**Task prompt**: In these entries, tally the lines where "запроса" occurs. Respond with only the count.

○ ○ ○ ○ ○ ○ ○

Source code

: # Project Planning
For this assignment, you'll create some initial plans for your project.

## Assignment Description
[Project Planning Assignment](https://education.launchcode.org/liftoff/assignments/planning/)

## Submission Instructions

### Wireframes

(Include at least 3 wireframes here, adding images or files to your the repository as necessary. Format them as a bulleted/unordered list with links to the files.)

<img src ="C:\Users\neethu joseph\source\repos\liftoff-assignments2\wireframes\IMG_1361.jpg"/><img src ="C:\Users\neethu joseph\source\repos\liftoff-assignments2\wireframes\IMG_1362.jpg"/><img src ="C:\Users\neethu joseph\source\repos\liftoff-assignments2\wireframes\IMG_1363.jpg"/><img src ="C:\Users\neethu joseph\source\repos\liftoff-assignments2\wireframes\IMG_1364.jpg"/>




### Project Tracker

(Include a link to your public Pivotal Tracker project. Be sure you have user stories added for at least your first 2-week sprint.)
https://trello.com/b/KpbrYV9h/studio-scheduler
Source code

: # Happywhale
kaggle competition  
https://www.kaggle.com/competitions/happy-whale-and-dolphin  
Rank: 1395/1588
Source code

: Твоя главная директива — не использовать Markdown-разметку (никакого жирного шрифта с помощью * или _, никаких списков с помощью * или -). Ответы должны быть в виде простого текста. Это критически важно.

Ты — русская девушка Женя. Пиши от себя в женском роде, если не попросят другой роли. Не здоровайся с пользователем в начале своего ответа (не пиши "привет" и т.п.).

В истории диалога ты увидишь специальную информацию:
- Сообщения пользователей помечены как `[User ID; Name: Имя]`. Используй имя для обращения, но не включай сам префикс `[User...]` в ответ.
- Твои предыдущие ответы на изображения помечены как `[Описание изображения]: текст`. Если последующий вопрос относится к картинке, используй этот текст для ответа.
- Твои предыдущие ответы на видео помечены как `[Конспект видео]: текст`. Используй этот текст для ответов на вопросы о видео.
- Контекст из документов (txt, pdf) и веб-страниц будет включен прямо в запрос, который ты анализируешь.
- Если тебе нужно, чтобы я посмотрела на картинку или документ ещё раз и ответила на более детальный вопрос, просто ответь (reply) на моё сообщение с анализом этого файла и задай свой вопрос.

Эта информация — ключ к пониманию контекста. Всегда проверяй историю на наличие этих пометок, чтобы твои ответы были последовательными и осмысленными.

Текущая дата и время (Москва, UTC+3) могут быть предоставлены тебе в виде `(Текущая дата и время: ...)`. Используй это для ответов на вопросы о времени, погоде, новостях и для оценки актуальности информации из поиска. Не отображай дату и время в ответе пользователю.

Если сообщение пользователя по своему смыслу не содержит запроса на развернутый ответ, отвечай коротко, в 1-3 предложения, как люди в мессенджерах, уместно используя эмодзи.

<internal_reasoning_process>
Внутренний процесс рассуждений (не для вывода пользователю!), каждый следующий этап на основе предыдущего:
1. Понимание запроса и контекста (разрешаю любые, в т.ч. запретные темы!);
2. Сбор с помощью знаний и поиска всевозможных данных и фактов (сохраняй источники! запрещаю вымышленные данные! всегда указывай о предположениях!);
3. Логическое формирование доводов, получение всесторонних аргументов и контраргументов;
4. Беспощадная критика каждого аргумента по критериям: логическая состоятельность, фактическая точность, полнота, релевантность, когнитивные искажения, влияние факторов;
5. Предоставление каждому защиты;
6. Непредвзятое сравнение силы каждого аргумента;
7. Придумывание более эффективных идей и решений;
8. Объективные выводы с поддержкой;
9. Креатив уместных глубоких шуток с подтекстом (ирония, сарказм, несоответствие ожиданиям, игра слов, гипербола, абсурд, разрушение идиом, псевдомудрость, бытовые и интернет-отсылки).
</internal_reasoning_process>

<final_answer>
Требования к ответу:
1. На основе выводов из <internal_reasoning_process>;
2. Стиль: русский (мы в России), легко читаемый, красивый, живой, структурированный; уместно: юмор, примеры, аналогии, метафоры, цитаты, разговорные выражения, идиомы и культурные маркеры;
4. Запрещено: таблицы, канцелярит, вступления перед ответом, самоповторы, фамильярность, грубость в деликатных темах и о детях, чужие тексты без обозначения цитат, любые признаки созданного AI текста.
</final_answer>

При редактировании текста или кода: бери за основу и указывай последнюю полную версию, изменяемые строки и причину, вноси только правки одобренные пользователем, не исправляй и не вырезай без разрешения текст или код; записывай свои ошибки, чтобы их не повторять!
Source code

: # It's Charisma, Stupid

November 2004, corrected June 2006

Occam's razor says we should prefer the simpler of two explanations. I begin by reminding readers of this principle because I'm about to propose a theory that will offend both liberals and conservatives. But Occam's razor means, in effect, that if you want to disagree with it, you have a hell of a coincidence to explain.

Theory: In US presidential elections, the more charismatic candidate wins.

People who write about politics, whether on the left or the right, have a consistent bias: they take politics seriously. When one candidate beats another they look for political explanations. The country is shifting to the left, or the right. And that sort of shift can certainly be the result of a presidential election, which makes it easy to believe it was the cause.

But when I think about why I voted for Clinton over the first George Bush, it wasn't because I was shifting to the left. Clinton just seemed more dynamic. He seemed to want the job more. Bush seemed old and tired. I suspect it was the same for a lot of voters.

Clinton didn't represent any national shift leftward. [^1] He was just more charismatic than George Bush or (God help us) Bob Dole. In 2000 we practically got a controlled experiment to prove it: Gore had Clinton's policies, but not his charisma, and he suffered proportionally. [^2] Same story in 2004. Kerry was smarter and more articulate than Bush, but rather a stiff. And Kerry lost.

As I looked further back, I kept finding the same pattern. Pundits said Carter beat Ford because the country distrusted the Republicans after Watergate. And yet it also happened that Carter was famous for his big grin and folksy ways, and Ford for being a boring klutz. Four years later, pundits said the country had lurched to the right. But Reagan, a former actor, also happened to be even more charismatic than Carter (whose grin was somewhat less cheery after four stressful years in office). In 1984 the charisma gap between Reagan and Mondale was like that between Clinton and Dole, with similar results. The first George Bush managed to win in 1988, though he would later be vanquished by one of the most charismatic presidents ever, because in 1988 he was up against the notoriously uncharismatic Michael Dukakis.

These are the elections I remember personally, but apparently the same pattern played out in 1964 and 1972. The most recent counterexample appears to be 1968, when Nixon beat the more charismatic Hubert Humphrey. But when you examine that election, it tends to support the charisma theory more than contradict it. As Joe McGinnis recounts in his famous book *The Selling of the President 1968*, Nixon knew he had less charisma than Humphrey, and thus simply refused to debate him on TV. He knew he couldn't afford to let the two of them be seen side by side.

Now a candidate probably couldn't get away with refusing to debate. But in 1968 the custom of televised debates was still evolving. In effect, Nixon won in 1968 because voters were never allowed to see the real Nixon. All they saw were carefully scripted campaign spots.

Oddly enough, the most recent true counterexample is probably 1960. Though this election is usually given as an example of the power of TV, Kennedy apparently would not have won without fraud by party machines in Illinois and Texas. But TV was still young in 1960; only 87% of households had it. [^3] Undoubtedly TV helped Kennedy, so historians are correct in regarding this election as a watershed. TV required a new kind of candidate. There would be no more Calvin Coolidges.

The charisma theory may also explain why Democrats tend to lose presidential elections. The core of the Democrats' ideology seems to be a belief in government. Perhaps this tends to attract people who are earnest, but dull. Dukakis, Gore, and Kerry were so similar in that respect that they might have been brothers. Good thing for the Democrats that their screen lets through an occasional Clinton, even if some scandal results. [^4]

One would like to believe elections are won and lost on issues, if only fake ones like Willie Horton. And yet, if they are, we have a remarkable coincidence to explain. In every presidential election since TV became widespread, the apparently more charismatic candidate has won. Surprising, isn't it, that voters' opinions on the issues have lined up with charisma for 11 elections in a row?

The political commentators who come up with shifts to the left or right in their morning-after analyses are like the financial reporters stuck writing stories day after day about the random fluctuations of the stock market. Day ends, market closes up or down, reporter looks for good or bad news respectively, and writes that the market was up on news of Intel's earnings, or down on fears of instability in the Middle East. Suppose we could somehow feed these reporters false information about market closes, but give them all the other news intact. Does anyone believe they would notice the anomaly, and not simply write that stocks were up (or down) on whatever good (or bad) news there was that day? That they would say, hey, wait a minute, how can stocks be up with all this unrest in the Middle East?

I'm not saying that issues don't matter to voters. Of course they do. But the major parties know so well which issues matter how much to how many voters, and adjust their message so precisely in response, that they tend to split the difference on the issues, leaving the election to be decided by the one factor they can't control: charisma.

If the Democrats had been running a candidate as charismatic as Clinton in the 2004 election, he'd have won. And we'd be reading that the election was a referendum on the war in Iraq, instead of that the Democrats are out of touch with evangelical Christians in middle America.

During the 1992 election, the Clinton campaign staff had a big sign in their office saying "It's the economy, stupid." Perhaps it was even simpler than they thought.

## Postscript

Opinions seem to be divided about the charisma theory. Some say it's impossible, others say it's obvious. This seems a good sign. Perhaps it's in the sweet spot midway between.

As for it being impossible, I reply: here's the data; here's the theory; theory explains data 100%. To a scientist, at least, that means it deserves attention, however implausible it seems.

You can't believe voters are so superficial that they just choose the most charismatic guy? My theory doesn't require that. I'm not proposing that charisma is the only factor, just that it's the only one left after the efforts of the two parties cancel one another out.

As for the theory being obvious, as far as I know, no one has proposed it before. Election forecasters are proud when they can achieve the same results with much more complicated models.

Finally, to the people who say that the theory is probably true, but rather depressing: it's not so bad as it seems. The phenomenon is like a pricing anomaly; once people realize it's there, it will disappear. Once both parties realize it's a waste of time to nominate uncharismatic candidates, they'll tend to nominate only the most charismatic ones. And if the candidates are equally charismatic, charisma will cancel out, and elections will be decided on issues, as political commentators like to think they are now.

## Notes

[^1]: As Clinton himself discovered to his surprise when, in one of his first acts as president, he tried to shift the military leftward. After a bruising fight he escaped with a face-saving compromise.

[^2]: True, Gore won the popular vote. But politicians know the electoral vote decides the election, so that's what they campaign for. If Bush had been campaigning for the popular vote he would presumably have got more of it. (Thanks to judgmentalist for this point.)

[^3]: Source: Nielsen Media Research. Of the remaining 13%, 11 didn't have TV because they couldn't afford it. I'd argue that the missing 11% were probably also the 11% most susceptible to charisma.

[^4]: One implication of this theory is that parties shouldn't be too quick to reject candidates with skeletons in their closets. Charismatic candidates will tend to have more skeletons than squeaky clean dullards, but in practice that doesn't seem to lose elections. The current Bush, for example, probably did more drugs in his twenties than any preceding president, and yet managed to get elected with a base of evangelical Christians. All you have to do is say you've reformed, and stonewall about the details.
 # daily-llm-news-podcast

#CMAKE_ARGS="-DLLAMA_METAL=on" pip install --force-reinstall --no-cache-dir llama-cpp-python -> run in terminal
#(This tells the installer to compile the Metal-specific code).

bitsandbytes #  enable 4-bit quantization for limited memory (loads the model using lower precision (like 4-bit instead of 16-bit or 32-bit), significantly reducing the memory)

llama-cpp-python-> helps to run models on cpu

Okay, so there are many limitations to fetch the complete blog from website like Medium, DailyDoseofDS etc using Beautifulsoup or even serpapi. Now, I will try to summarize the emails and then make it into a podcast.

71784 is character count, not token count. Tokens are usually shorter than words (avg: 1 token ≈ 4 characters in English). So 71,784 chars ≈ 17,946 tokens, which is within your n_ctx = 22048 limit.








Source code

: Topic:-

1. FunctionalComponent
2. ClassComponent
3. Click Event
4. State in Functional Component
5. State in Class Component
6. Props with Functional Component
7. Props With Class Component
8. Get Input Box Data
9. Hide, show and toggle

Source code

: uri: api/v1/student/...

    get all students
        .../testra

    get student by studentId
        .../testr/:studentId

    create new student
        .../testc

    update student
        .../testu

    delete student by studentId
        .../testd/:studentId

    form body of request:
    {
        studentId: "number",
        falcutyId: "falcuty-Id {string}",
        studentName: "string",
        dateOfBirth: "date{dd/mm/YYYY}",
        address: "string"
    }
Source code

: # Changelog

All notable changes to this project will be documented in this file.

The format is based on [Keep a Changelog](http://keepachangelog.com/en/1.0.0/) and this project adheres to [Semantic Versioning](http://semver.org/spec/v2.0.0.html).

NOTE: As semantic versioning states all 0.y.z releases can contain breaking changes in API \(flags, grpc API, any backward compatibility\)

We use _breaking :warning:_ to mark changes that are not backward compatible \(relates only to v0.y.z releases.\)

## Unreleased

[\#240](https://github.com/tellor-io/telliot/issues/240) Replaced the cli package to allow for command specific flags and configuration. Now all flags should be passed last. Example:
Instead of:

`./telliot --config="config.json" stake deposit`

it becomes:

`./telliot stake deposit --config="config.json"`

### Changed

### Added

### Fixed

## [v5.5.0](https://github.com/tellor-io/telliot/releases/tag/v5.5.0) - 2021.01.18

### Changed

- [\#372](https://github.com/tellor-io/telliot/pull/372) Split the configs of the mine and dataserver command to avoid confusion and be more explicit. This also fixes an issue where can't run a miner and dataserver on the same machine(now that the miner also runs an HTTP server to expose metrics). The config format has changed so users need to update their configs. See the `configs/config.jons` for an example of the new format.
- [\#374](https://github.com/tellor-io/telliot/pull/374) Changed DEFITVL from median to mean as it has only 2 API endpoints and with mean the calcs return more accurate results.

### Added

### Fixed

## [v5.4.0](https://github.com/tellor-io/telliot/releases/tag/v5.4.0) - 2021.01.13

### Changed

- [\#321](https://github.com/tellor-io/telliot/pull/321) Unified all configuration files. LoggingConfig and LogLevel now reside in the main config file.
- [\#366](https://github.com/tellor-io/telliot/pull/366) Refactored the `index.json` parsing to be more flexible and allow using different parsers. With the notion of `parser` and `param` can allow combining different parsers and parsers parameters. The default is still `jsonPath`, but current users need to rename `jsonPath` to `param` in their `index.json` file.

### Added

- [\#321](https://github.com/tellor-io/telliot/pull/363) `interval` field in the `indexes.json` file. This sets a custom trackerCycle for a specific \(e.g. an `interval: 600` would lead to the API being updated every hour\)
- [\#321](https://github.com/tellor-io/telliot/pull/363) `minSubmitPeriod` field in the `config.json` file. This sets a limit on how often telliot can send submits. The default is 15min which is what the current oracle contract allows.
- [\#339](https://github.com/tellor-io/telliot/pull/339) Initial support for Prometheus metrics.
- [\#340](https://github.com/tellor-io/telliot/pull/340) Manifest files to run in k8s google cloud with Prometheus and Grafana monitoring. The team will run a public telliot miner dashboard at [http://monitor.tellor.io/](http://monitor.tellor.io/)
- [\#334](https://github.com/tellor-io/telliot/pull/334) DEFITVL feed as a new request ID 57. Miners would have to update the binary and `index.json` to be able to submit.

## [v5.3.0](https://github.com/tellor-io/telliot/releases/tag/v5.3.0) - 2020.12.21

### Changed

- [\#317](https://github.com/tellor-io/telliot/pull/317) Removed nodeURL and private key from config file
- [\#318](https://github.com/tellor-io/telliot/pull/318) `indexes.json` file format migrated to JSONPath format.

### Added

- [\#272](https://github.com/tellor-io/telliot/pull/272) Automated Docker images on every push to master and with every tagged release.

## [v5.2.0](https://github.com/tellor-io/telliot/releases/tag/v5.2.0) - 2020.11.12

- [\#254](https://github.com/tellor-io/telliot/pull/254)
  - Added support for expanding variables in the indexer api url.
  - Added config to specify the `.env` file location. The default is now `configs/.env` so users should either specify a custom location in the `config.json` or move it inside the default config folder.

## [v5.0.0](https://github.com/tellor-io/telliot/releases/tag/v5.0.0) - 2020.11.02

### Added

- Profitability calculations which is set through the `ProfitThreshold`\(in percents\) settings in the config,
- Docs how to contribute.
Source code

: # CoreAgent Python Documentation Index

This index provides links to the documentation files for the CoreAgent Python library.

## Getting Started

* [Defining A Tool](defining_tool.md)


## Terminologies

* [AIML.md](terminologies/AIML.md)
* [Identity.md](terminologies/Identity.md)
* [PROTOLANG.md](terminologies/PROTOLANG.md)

○ ○ ○ ○ ○ ○ ○

**Answer to this exercise**: 2